EXERCISE INPUTS Block Start

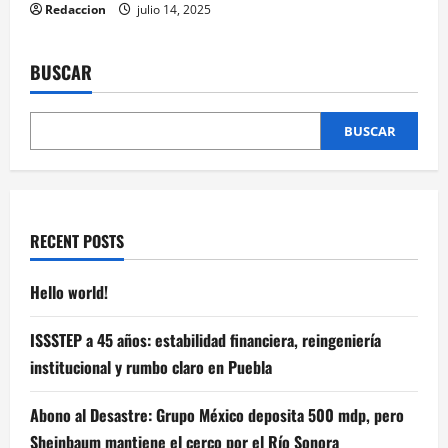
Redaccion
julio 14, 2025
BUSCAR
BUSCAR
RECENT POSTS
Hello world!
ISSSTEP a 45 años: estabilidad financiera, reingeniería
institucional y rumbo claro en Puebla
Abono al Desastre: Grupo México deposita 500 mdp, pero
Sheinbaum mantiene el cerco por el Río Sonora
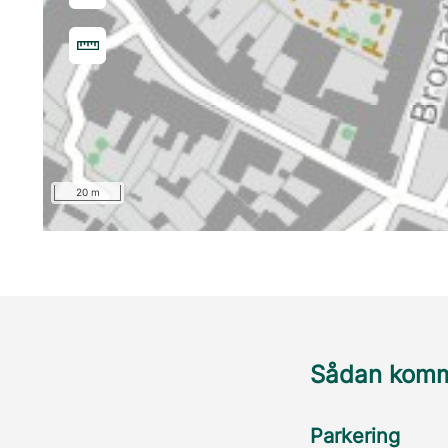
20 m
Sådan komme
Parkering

EXERCISE INPUTS Block End
EXERCISE INPUTS Block Start

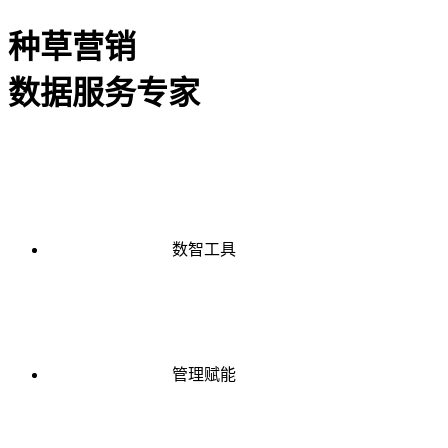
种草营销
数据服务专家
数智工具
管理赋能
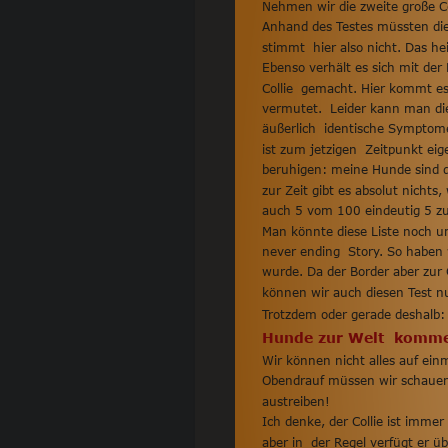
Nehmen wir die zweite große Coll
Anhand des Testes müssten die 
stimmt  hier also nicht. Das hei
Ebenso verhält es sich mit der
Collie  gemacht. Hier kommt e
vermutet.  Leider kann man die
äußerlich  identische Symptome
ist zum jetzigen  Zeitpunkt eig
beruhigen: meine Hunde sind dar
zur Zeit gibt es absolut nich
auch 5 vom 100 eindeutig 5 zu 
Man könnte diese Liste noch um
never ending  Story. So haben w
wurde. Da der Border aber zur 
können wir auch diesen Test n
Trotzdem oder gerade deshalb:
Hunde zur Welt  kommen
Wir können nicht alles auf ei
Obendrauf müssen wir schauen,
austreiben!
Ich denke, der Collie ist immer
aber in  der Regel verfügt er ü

EXERCISE INPUTS Block End

Which lines in the entries above contain the word "Hunde"? Return each of them in full.

- _ANSWER BOX_
beruhigen: meine Hunde sind dar
Hunde zur Welt  kommen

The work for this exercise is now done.